I finally figured out how to compute the "devil's distribution", a probability distribution that produces a random positive integer that's in a sense the hardest to guess.
I've known for a long time that this thing must exist, but didn't know until recently what it looked like. Here it is:
The setup is not too complicated: Two people, the Selector and the Devil, play a game with a deck of cards. Some cards are item cards and the rest are, well, ordinary cards. If we play with a standard 52-card deck we might decide for instance that the kings, queens and jacks are item cards.
First, the Devil removes 11 cards of their choice from the deck without showing the Selector. Since there were 12 item cards from the start, at least one and at most 12 are still in the game. Now the remaining 41-card deck is shuffled and the cards turned up one by one. The Selector's task is to choose online the last item card. "Online" means that whenever you see an item, you have to decide immediately whether to accept or reject it, and you can't later go back and change your mind.
If the Selector accepts the last item card, they win the game. Otherwise (if they accept an item that turns out not to be the last one, or end up not accepting anything), the Devil wins.
If you are the Selector, your task is basically to guess how many items there are in the deck. If you had to guess from the start you'd have 1 chance in 12 of winning, but it's better than that because the times when the items arrive will give you a clue. If you see many items early on, you can expect there to be more of them, but if you see only a few you might want to accept before it's too late.
But what's a good strategy? And if you play the Devil, how many item cards should you keep in the deck? If you keep many of them, is that generally going to make it harder or easier for the Selector than if there are only a few? Not so obvious!
An interesting thing about it is that if instead we play with a super-mega-giant deck of cards, the game roughly stays the same. We assume then that the Selector knows the size of the deck and that the Devil can put any number of items in it as long as there's at least one.
There is an "infinite deck limit" where instead the Devil chooses an arbitrary positive integer, and that many items arrive at random times in the interval from 0 to 1 (representing the percentage of the deck that we have seen by the time the item card is drawn).
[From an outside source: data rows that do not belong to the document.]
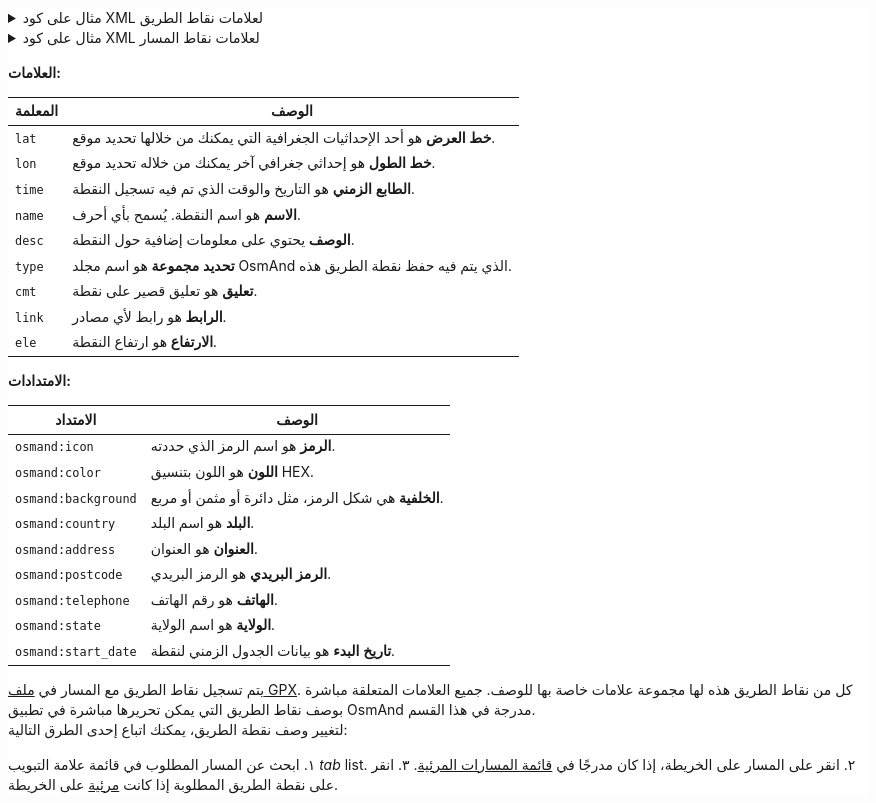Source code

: </Tabs>
  

<details><summary>مثال على كود XML لعلامات نقاط الطريق</summary></details>

<details><summary>مثال على كود XML لعلامات نقاط المسار</summary></details>

**العلامات:**  

| المعلمة | الوصف |
| --- | --- |
| `lat` | **خط العرض** هو أحد الإحداثيات الجغرافية التي يمكنك من خلالها تحديد موقع. |
| `lon` | **خط الطول** هو إحداثي جغرافي آخر يمكنك من خلاله تحديد موقع. |
| `time` | **الطابع الزمني** هو التاريخ والوقت الذي تم فيه تسجيل النقطة. |
| `name` | **الاسم** هو اسم النقطة. يُسمح بأي أحرف.  |
| `desc` | **الوصف** يحتوي على معلومات إضافية حول النقطة. |
| `type` | **تحديد مجموعة** هو اسم مجلد OsmAnd الذي يتم فيه حفظ نقطة الطريق هذه. |
| `cmt` | **تعليق** هو تعليق قصير على نقطة. |
| `link` | **الرابط** هو رابط لأي مصادر. |
| `ele` | **الارتفاع** هو ارتفاع النقطة. |


**الامتدادات:**  

| الامتداد | الوصف |
| --- | --- |
| `osmand:icon` | **الرمز** هو اسم الرمز الذي حددته. |
| `osmand:color` | **اللون** هو اللون بتنسيق HEX.  |
| `osmand:background` | **الخلفية** هي شكل الرمز، مثل دائرة أو مثمن أو مربع. |
| `osmand:country` | **البلد** هو اسم البلد.  |
| `osmand:address` | **العنوان** هو العنوان.  |
| `osmand:postcode` | **الرمز البريدي** هو الرمز البريدي.  |
| `osmand:telephone` | **الهاتف** هو رقم الهاتف.  |
| `osmand:state` | **الولاية** هو اسم الولاية.  |
| `osmand:start_date` | **تاريخ البدء** هو بيانات الجدول الزمني لنقطة.  |

يتم تسجيل نقاط الطريق مع المسار في [ملف GPX](../../../technical/osmand-file-formats/osmand-gpx.md). كل من نقاط الطريق هذه لها مجموعة علامات خاصة بها للوصف. جميع العلامات المتعلقة مباشرة بوصف نقاط الطريق التي يمكن تحريرها مباشرة في تطبيق OsmAnd مدرجة في هذا القسم.  
لتغيير وصف نقطة الطريق، يمكنك اتباع إحدى الطرق التالية:
  
١. ابحث عن المسار المطلوب في قائمة علامة التبويب *<Translate android="true" ids="shared_string_menu,shared_string_my_places,shared_string_gpx_files"/> tab* list.
٢. انقر على المسار على الخريطة، إذا كان مدرجًا في [قائمة المسارات المرئية](../tracks/index.md#display-tracks-on-the-map).
٣. انقر على نقطة الطريق المطلوبة إذا كانت [مرئية](../../personal/tracks/manage-tracks.md#track-menu) على الخريطة.  
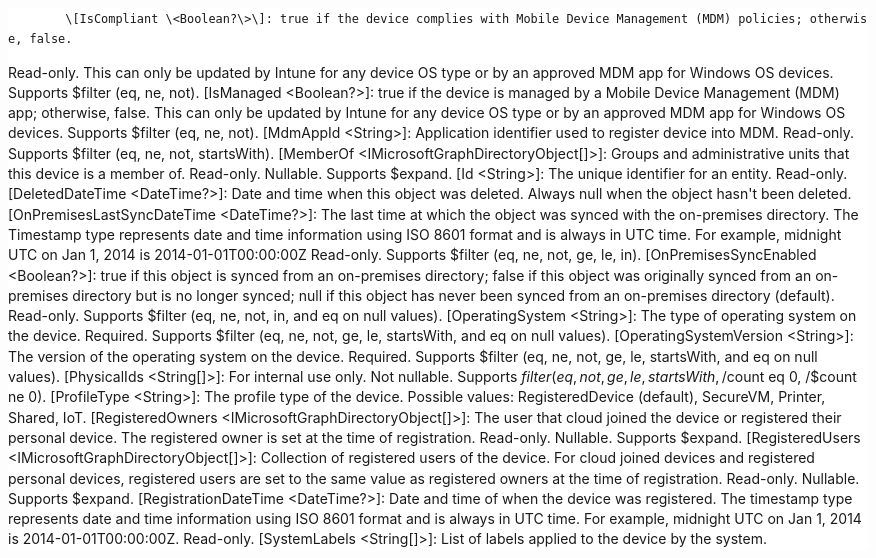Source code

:             \[IsCompliant \<Boolean?\>\]: true if the device complies with Mobile Device Management (MDM) policies; otherwise, false.
Read-only.
This can only be updated by Intune for any device OS type or by an approved MDM app for Windows OS devices.
Supports $filter (eq, ne, not).
            \[IsManaged \<Boolean?\>\]: true if the device is managed by a Mobile Device Management (MDM) app; otherwise, false.
This can only be updated by Intune for any device OS type or by an approved MDM app for Windows OS devices.
Supports $filter (eq, ne, not).
            \[MdmAppId \<String\>\]: Application identifier used to register device into MDM.
Read-only.
Supports $filter (eq, ne, not, startsWith).
            \[MemberOf \<IMicrosoftGraphDirectoryObject\[\]\>\]: Groups and administrative units that this device is a member of.
Read-only.
Nullable.
Supports $expand.
              \[Id \<String\>\]: The unique identifier for an entity.
Read-only.
              \[DeletedDateTime \<DateTime?\>\]: Date and time when this object was deleted.
Always null when the object hasn't been deleted.
            \[OnPremisesLastSyncDateTime \<DateTime?\>\]: The last time at which the object was synced with the on-premises directory.
The Timestamp type represents date and time information using ISO 8601 format and is always in UTC time.
For example, midnight UTC on Jan 1, 2014 is 2014-01-01T00:00:00Z Read-only.
Supports $filter (eq, ne, not, ge, le, in).
            \[OnPremisesSyncEnabled \<Boolean?\>\]: true if this object is synced from an on-premises directory; false if this object was originally synced from an on-premises directory but is no longer synced; null if this object has never been synced from an on-premises directory (default).
Read-only.
Supports $filter (eq, ne, not, in, and eq on null values).
            \[OperatingSystem \<String\>\]: The type of operating system on the device.
Required.
Supports $filter (eq, ne, not, ge, le, startsWith, and eq on null values).
            \[OperatingSystemVersion \<String\>\]: The version of the operating system on the device.
Required.
Supports $filter (eq, ne, not, ge, le, startsWith, and eq on null values).
            \[PhysicalIds \<String\[\]\>\]: For internal use only.
Not nullable.
Supports $filter (eq, not, ge, le, startsWith,/$count eq 0, /$count ne 0).
            \[ProfileType \<String\>\]: The profile type of the device.
Possible values: RegisteredDevice (default), SecureVM, Printer, Shared, IoT.
            \[RegisteredOwners \<IMicrosoftGraphDirectoryObject\[\]\>\]: The user that cloud joined the device or registered their personal device.
The registered owner is set at the time of registration.
Read-only.
Nullable.
Supports $expand.
            \[RegisteredUsers \<IMicrosoftGraphDirectoryObject\[\]\>\]: Collection of registered users of the device.
For cloud joined devices and registered personal devices, registered users are set to the same value as registered owners at the time of registration.
Read-only.
Nullable.
Supports $expand.
            \[RegistrationDateTime \<DateTime?\>\]: Date and time of when the device was registered.
The timestamp type represents date and time information using ISO 8601 format and is always in UTC time.
For example, midnight UTC on Jan 1, 2014 is 2014-01-01T00:00:00Z.
Read-only.
            \[SystemLabels \<String\[\]\>\]: List of labels applied to the device by the system.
This is where the devil's distribution enters. It represents the optimal way for the Devil to choose the number of items. Of all the ways you might randomize the number of items, this particular one makes the Selector's task hardest.
To me this distribution is special, because it's a mathematical object that I first didn't think would exist. I came to think of this game when I was working on a different problem, the secretary problem on partially ordered sets (that I eventually solved together with Ragnar Freij). At some point I thought I might have a really neat solution to that problem, but in order for it to work, the Selector would have to have a strategy that wins the continuous time Selector-Devil game with probability at least $1/e$, or approximately 36.8%.
Initially it looked promising. The number $1/e$ is what the Selector's winning chances would have been if the game had simply become harder with more items. And there was a perfect analogy, by change of time-scale, to the classical secretary problem where $1/e$ is indeed the Selector's probability of success, and that indeed gets harder with more items. Ah, mathematics is so beautiful!
And so devilish! Because in the middle of a computation, a coefficient in a taylor expansion had the wrong sign. It should have been positive, but it was $-1/2$. Well actually it didn't matter what I thought it should have been. It was negative, and you can't negotiate with the truth.
At first it seemed almost paradoxical to me, because it was clear that it can't be optimal for the Devil to randomize the number of items from a finite list of numbers. They must sometimes choose a large number. At the same time the calculation seemed to show that the Selector's task would get easier with many items.
The only possibility that didn't lead to a contradiction was that the Devil must have a specific optimal strategy consisting of most of the time choosing reasonably small numbers, and then to let the probabilities of larger numbers decay exponentially.
I proved this and described the Selector's optimal policy in a paper published on the arXiv in 2011. But it wasn't until recently that I realized that computing the devil's distribution with any degree of precision was feasible. It seemed at first that errors would propagate and grow to the point where any results obtained in reasonable time would be meaningless. But it turned out it wasn't that hard, and if we start with a precision of say 100 decimals, then ten or so will still be correct in the end.
So here are some data: The Selector, using an optimal policy, wins with probability approximately \[0.35291700020719554668690761575691114631783787927644651520731735696011.\] The Devil has a unique probability distribution to choose from that makes the Selector's task this hard. With any other, the Selector can increase their winning chances by adjusting their strategy.
Facts about the distribution: The probability of choosing only one item is about 4.444% (but no, it's not $2/45$). The number most frequently chosen is 5, which occurs with probability a little more than 8%. From then on the probabilities decrease, and for large numbers they decay in each step with a factor of approximately 1.316496. The distribution approximately has mean 8.873 and standard deviation 5.956.
And I can't relate any of these numbers to known mathematical constants. Except 5.